TASK GOAL:
Where a line contains the word "lines", copy that line from the records below.

DATA PROVIDED:
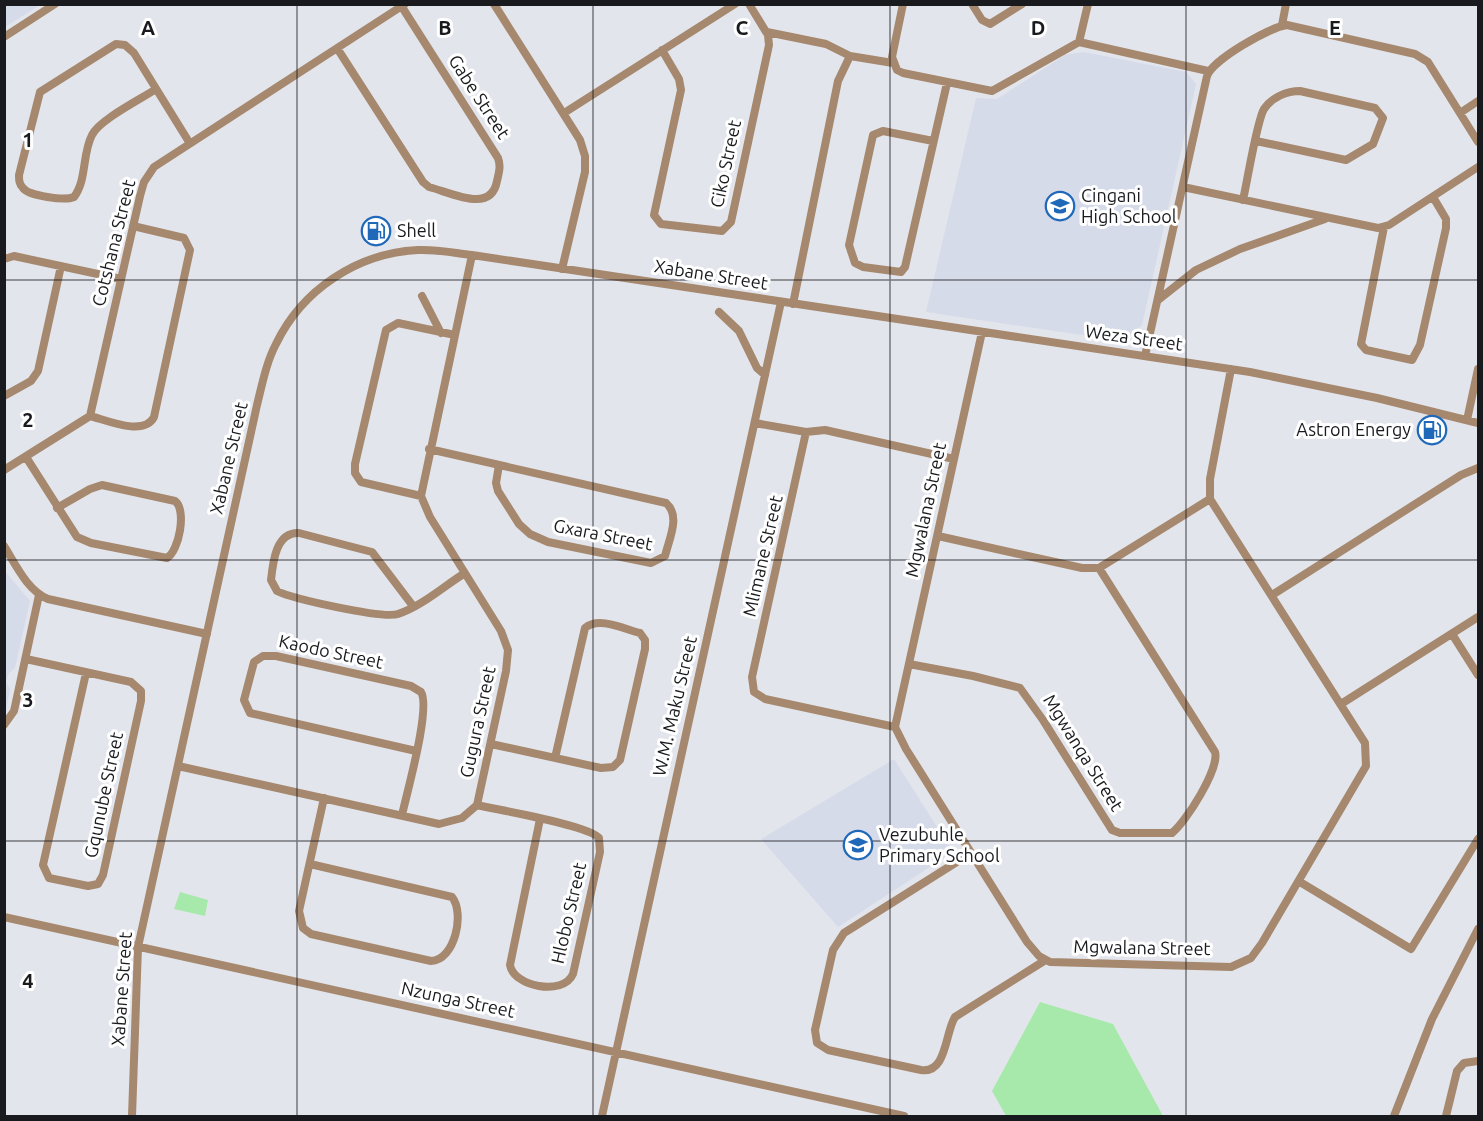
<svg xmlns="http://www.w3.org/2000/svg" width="1483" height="1121" viewBox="0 0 1483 1121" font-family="Ubuntu,sans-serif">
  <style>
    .built { fill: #d6dbea }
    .green { fill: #a7e9aa }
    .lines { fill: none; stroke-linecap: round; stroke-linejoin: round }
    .minor { stroke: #a5886d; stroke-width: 8 }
    .grid { fill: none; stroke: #191a1d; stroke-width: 1.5; stroke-opacity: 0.55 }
    .labels { text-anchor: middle; stroke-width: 6; stroke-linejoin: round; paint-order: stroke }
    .street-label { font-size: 18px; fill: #191a1d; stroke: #fff }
    .poi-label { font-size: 18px; fill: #191a1d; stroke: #fff; text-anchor: start }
    .grid-label { font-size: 20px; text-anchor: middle; font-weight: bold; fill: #191a1d; stroke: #fff; stroke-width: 6; stroke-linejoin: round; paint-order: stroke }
  </style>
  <rect width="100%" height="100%" fill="#e3e5ed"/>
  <path class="built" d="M5,4h35v1l-35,22z
    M1084,52l102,20 10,12 -54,241 -13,11 -14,4 -189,-28 50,-214 21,1 68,-44z
    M5,571l25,30 -15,67 -6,5 -3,9 4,7 -5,26z
    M894,759l59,93 -115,75 -77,-88z"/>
  <path class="green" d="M180,892l28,8 -3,16 -31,-7z
    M1040,1002l73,22 50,92h-157l-14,-25z"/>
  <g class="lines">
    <path class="minor" d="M494,4l86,136 5,16v16l-23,97
      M903,4l-11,53 5,13 6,3 89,18 87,-49 129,29
      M972,4l10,16 8,4 32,-20
      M1282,25l4,-21
      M767,32l59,12 24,12 43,7
      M4,37l51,-33
      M1079,42l9,-38
      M337,48l86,134 6,5c23,6 62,27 68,-6 2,-9 4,-15 1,-23l-96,-151
      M662,50l17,29 2,11 -27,125 7,9 61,7 9,-9 38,-177 -1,-10 -19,-31
      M156,89c-15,10 -57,31 -64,46 -10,19 -5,45 -18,62 -9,4 -45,-1 -51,-9 -4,-4 -4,-8 -4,-13l21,-83 76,-48 9,1 9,8 55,89
      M564,113l171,-109
      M1460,113l18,-12
      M933,141l-50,-10 -10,4 -24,110 6,18 8,4 38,5 4,-5 42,-184
      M1183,187l195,41 11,-3 89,-58
      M1243,200c4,-17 14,-80 21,-91 8,-12 23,-18 36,-18l75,17 8,10 -10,26 -27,16 -90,-19
      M1384,227l-23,117 5,6 46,10 8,-15 26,-117v-9l-13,-22
      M4,259l10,-3 107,23
      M422,296l19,37
      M1158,300l38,-30 44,-21 85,-30
      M793,304l45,-223 12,-25
      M719,312l20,19 18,37 8,7
      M982,332l-87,395 11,22 121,193 12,14 11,6 181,5 20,-9 11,-15 104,-177 -1,-23 -155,-244v-20l21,-110
      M1145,356l62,-280c5,-16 63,-49 80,-51l128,29 13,8 50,80
      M4,396l27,-15 7,-10 23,-105
      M90,416c16,4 54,21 64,1l36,-167 -6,-12 -51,-12
      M1467,420l11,-51
      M755,423l51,9
      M429,449l237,54c15,13 3,36 -1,53l-14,7 -103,-21 -18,-8 -11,-10 -21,-33 -2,-8 3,-18
      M26,457l51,80 14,6 76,15c12,-7 20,-48 8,-57l-73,-16 -12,4 -33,19
      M4,470l86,-54 50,-220 4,-14 10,-15 251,-163
      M421,496l-60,-14 -6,-9v-9l31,-134 12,-7 57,12
      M938,536l144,32h17l111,-69
      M4,546c12,19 23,44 44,53l159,35
      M1272,595l189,-120 17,-7
      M413,606l-41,-54 -73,-19c-23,-1 -26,28 -28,47l6,11c16,8 106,28 121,23 24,-8 46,-28 67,-41
      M1452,634l26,41
      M26,659l105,23 10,9v10l-38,174 -5,9 -10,2 -39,-8 -6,-13 43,-192
      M909,664l64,12 47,12 23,32 69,110 8,3h52c14,-11 48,-65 43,-81l-116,-184
      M1341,704l137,-87
      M4,725l10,-14 25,-116
      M895,727l-130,-28 -11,-7 -2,-15 54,-245 19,-2 129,29
      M491,744l110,24 12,-1 7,-7 25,-111v-9l-5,-7c-16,-4 -41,-17 -55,-5l-30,130
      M178,766l261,58 23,-6 15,-13 29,-134 2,-21 -7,-19 -71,-114 -9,-21 51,-241
      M477,805c21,5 112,20 122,33l1,14 -27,122c-10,23 -60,12 -63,-9l30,-146
      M402,815c5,-23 29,-107 19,-123l-10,-6 -135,-30h-13l-9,6 -10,38 6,13 166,38
      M971,853l-127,80 -11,17 -18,80 2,13 11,7 93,20c26,4 24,-38 34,-53l89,-56
      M310,864l142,33c13,16 3,63 -21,64l-120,-27 -8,-6 -4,-17 25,-113
      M1300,882l111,67 67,-110
      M4,917l900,199
      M132,1116l6,-169 119,-542c5,-20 9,-42 19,-61 26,-54 81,-91 142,-94 18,-1 36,3 54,5l778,117 127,26 101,25
      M602,1116l179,-814
      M1394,1116l38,-97 46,-90
      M1446,1116l11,-45 7,-8 14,-2"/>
  </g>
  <path class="grid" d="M297,4v1112M593,4v1112M890,4v1112M1186,4v1112M4,280h1474M4,560h1474M4,841h1474"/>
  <defs>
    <g id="school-ring" transform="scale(1.5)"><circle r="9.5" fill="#fff" stroke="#2069b9" stroke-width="1.5"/><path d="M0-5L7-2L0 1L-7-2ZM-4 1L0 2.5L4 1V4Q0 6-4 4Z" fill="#2069b9"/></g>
    <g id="fuel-ring" transform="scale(1.5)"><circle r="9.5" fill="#fff" stroke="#2069b9" stroke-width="1.5"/><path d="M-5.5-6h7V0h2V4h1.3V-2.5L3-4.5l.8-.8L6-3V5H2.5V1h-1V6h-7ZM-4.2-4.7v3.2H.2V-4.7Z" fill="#2069b9"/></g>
  </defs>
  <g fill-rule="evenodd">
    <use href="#school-ring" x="1060" y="206"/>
    <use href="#fuel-ring" x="376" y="231"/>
    <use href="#fuel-ring" x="1432" y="430"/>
    <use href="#school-ring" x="858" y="845"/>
  </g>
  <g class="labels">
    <g class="street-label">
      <text transform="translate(479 97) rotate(57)" y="6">Gabe Street</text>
      <text transform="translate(726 164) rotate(-78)" y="6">Ciko Street</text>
      <text transform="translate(114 243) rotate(-76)" y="6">Cotshana Street</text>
      <text transform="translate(711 275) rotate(9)" y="6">Xabane Street</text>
      <text transform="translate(1134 338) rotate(8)" y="6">Weza Street</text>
      <text transform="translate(229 458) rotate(-77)" y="6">Xabane Street</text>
      <text transform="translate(926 510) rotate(-78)" y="6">Mgwalana Street</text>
      <text transform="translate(603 535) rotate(11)" y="6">Gxara Street</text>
      <text transform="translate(763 556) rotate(-77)" y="6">Mlimane Street</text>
      <text transform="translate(331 652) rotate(12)" y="6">Kaodo Street</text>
      <text transform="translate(675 706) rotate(-77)" y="6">W.M. Maku Street</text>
      <text transform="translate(478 722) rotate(-78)" y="6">Gugura Street</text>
      <text transform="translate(1083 753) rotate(58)" y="6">Mgwanqa Street</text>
      <text transform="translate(104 795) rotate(-78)" y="6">Gqunube Street</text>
      <text transform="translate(569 913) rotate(-77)" y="6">Hlobo Street</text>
      <text transform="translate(1142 948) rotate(1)" y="6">Mgwalana Street</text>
      <text transform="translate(122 989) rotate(-86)" y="6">Xabane Street</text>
      <text transform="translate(458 1000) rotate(12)" y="6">Nzunga Street</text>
    </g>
    <g class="poi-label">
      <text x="1081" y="202">Cingani<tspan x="1081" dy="21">High School</tspan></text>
      <text x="397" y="237">Shell</text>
      <text x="1411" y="436" text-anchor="end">Astron Energy</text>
      <text x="879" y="841">Vezubuhle<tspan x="879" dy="21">Primary School</tspan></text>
    </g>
  </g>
  <g class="grid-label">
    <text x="148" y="35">A</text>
    <text x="445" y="35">B</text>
    <text x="742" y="35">C</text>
    <text x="1038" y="35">D</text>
    <text x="1335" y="35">E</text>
    <text x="28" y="147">1</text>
    <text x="28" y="427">2</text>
    <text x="28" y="707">3</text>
    <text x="28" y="988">4</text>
  </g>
  <rect width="1483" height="1121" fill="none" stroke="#191a1d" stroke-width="12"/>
</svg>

EXPECTED ANSWER:
    .lines { fill: none; stroke-linecap: round; stroke-linejoin: round }
  <g class="lines">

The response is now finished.